On Saturday morning, the government and ECP filed intra-court petitions against the verdict, but their pleas were not fixed for hearing.Meanwhile, the PTI complained that voters had gathered outside polling stations in the city but the election staff was missing. Subsequently, PTI’s Ali Nawaz Awan submitted a petition in court, saying that the electoral body “deliberately disobeyed” the directions of the court. “The respondents [ECP] should be convicted and sentenced in an exemplary manner, in the interest to maintain the sanctity of judgments and honourable courts,” it prayed.

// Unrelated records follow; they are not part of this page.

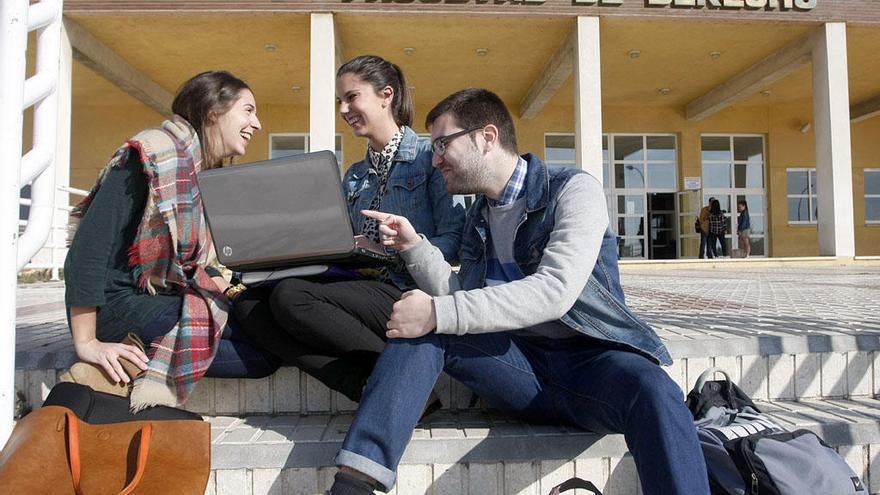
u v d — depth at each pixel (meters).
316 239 1.72
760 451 1.60
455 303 1.61
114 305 1.75
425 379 1.60
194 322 1.73
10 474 1.37
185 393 1.70
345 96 2.28
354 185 2.39
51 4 1.73
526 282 1.65
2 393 1.59
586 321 1.74
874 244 17.81
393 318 1.63
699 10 11.24
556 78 13.23
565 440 1.81
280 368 2.10
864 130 17.89
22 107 1.60
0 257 1.57
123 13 10.62
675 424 1.45
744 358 2.25
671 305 3.94
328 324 1.79
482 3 10.92
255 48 12.39
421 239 1.88
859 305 3.79
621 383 1.56
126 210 1.72
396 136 2.31
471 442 1.79
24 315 3.54
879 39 12.38
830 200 11.77
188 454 1.51
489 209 1.95
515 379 1.79
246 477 1.76
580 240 1.69
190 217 1.79
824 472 1.55
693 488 1.40
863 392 2.31
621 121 17.27
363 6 10.72
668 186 17.47
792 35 12.17
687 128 17.30
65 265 1.67
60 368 2.05
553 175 1.87
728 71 14.27
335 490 1.48
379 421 1.52
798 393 2.27
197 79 1.94
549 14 11.03
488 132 1.83
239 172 1.68
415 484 1.79
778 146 17.42
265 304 1.88
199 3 10.62
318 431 1.89
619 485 1.82
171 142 1.79
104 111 15.88
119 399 1.62
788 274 8.83
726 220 17.52
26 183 1.71
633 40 12.24
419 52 12.77
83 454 1.44
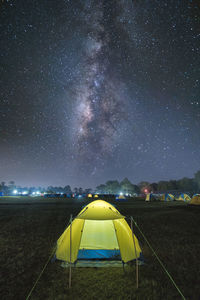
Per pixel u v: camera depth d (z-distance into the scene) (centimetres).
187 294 397
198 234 895
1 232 954
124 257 552
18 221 1266
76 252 555
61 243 616
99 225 655
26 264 556
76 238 581
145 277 468
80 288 420
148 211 1816
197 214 1566
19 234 912
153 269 515
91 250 608
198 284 438
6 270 518
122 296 388
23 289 420
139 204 2867
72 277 472
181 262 562
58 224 1156
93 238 633
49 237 854
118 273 491
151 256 609
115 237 634
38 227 1069
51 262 566
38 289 419
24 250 680
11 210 1933
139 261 560
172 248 688
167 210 1895
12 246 727
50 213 1678
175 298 383
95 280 456
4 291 413
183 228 1027
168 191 9025
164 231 958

Awan accused Chief Election Commissioner Sikander Sultan Raja of “trampling” the high court’s decision. “We expect Sikander Sultan will be punished for this […] he takes salaries worth millions and if he can’t even hold elections, then he should not remain in his seat,” he said. Meanwhile, the PML-N leader Tariq Fazal Chaudhry said that the federal government’s legal team has filed intra-court appeal against IHC verdict. Talking to reporters in Islamabad, he said that the government respected court orders, but it was not possible to hold local government elections in a day. “We will follow whatever the next ruling of the court turns out to be,” Chaudhry added.